* BEGIN SELECTED EXCERPT *

Tax avoidance: cracks in the offshore crackdown
With UK Uncut planning protests in Starbucks and MPs calling on the government to “get a grip” on corporate tax avoidance, the issue has never been higher on the political agenda.
After grilling representatives from Starbucks, Google and Amazon, the public accounts committee has now published a damning report on the efforts of HM Revenue & Customs (HMRC) to stop multinationals avoiding UK tax by shifting profits between subsidiaries in different countries.
But there was an immediate riposte from the Treasury with the announcement of a new “clampdown on tax dodgers”.
A bewildering flurry of numbers ensued: either £77m or £154m of extra investment, depending on which news report you read. Estimates of potential savings range from £2bn to £10bn, while HMRC claims it has already scooped £29bn of “additional revenues” from large businesses in the last six years.
We found that: the Treasury changed its mind about this announcement within 24 hours; there’s little detail about how corporate tax avoidance specifically will be addressed; and HMRC has been evasive about its record on taking on big multinationals.
“HMRC will be given an extra £154m over the next two years to help crack down on tax avoidance.”
Daily Mail, 3 December 2012
We’re not picking on the Mail – about half of the papers said the same thing, and no wonder, as the Treasury sent out a press release on Sunday promising “£77m a year for each of the next two years”.
In fact, the real sum of money to be dished out was half that sum - £77m over two years, as confirmed by a second press release on Monday.
We don’t know whether this was a slip of the pen on the part of the civil servant who wrote the first release, a Thick of It-style screw-up, or a last-minute decision to hold back another announcement about even more money in the autumn statement on Wednesday.
In any event, all this talk of “extra investment” has to been seen in the wider context of the deep, long-term cuts to HMRC that we’ve seen in recent years.
HMRC’s budget fell by 14 per cent between 2005/06 and 2009/10, an average cut of 3.6 per cent a year, and full-time equivalent posts fell from 97,073 in April 2005 to 66,992 in November 2010.
Then the coalition announced further budget cuts of 25 per cent in real terms by 2014/15. But there was a last-minute reprieve, with the chancellor handing back £917m as long as the tax inspectors promised to collect an extra £7bn a year.
Now they will get another £77m over two years as long as they bring in an additional £2bn. But this isn’t “extra investment”, it just means the cut is not as deep as first envisaged.
“We have been very successful in reducing tax avoidance by large businesses in recent years.”
HMRC statement, 3 December 2012
HMRC has been at pains to defend its record here, saying: “We relentlessly challenge those that persist in avoiding tax and have recovered £29bn additional revenues from large businesses in the last six years… These figures speak for themselves.”

* END SELECTED EXCERPT *
* BEGIN SUPPLIED DATA *

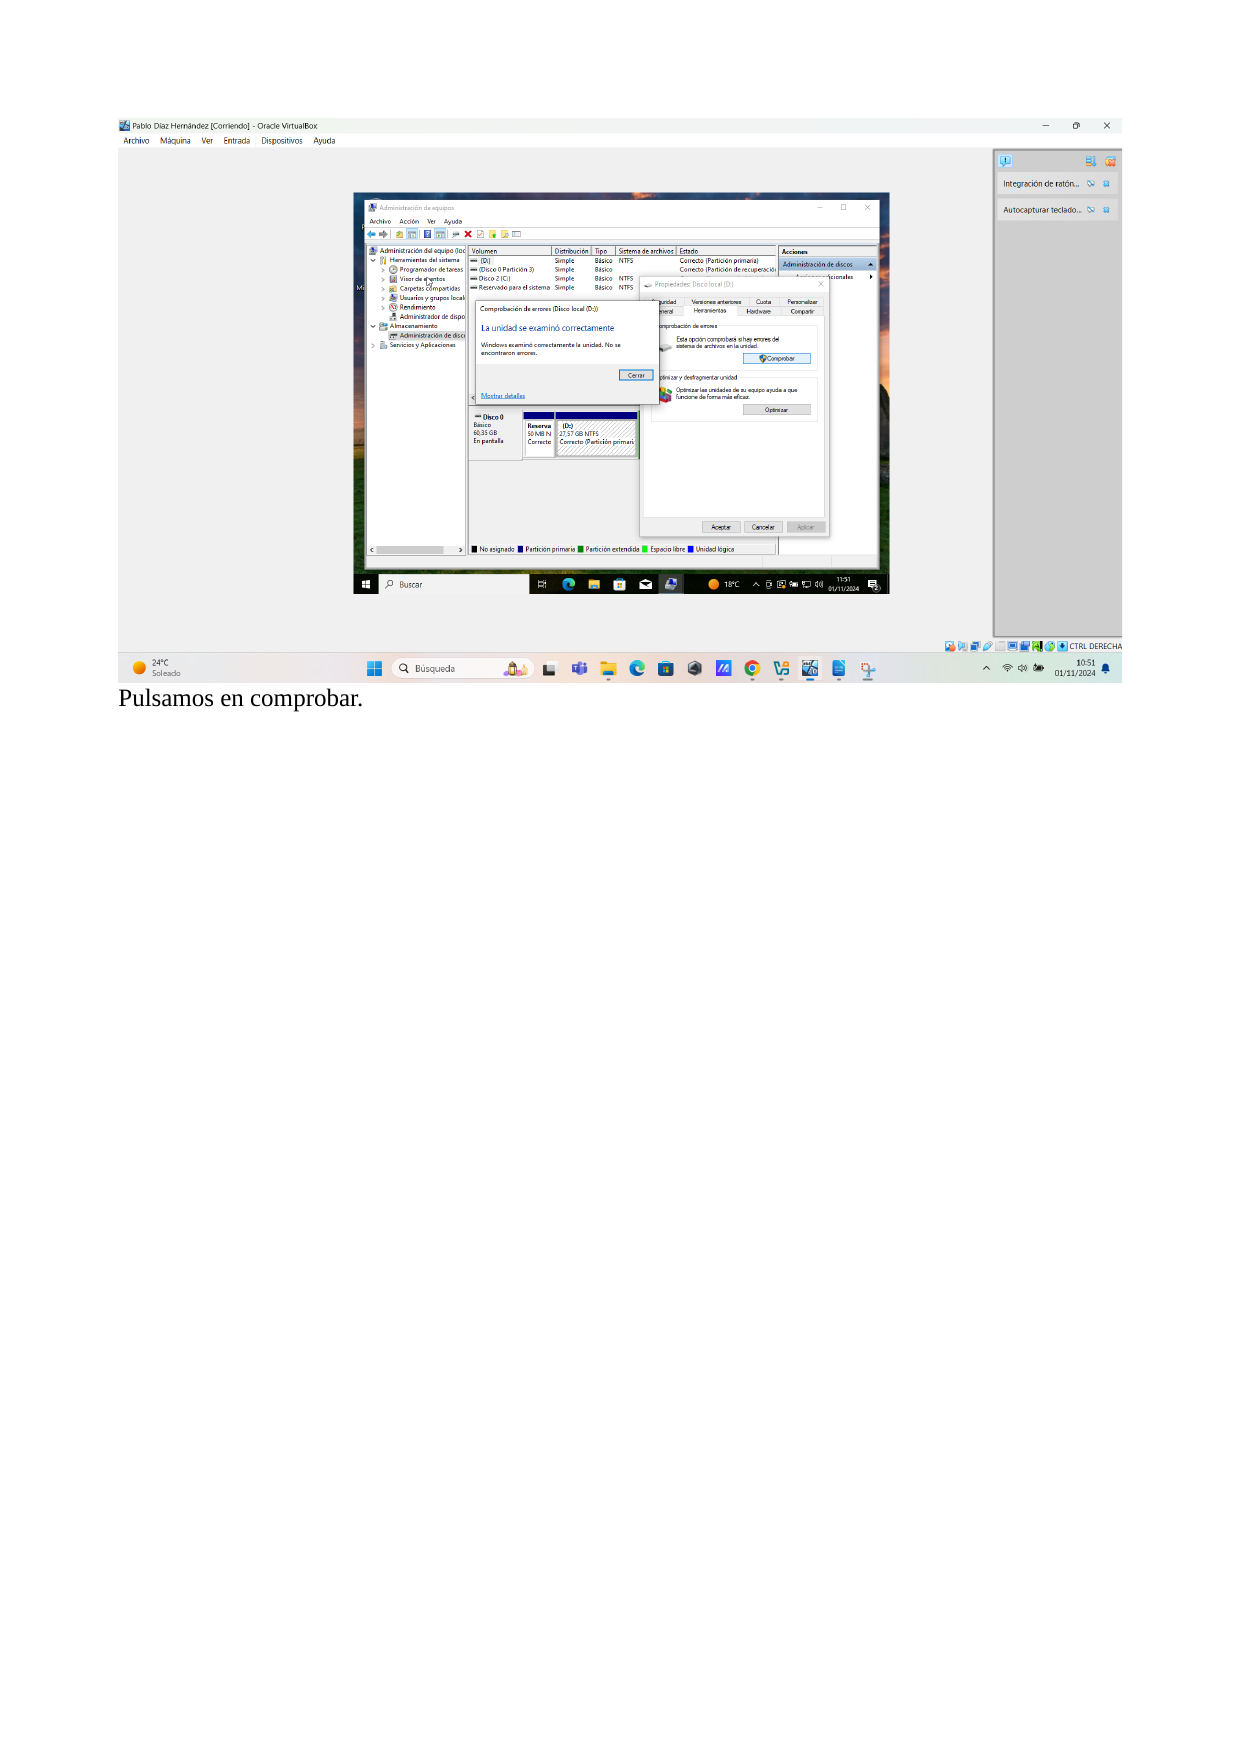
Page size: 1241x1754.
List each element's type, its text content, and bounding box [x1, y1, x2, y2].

text Pulsamos en comprobar. [118, 683, 1122, 711]
picture [118, 118, 1123, 683]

* END SUPPLIED DATA *

__GIVEN REQUEST A__. According to the tax avoidance article, by how much did HMRC's budget fall between 2005/06 and 2009/10?
__GIVEN REQUEST B__. Which companies does the tax avoidance article say had representatives grilled by the public accounts committee? List all of them.
__GIVEN REQUEST C__. Pick up the tax avoidance article after its final sentence and keep writing it.

__OUTPUT A__. By 14 percent, an average cut of 3.6 percent a year.

__OUTPUT B__. Starbucks, Google, Amazon

__OUTPUT C__.
We were promised a breakdown of this number, but none has been forthcoming yet. So it’s not immediately clear what HMRC is on about here.
The authority publishes estimates of how much tax it thinks is not being paid each year, but the total estimates for unpaid corporation tax are less than £29bn in six years.
We can only speculate that what HMRC is really saying here is that it has been doing what you would expect it to do: monitoring how much tax companies who are paying, and challenging them when they pay too little.
Clearly, that’s a good thing, but it’s what we pay our tax authorities to do. How are these “additional revenues”? Additional to what? And do the figures really “speak for themselves”? Is £29bn more or less money than was collected in the previous six years? We don’t know.
What about actually taking on big multinationals that use offshore subsidiaries to minimise their UK tax bill?
The satirical magazine Private Eye has led criticism of HMRC’s record in this area, repeatedly alleging that the taxman aggressively pursues individuals and small businesses, but gives the biggest corporations an easy ride.
The magazine claims that since 2004, the authorities have not pursued a single big firm for the kind of aggressive tax avoidance that is making MPs and voters angry.
HMRC refutes this, and has given us details of five cases where they have taken big companies all the way to a tribunal or a higher court for corporate tax avoidance.
That’s five rulings in the last couple of years from the 783 biggest firms HMRC deals with ”for accounting periods ending in or after 2004″. So not nothing, but not a flurry of writs either.
Still, at least we got a straighter answer than the public accounts committee got this summer, when HMRC preferred to talk about thousands of ”items of litigation” and ”issues under enquiry” rather than five court cases.
As far as this latest “crackdown” is concerned, the emphasis seems to be more on super-rich individuals rather than on the corporate/offshore world.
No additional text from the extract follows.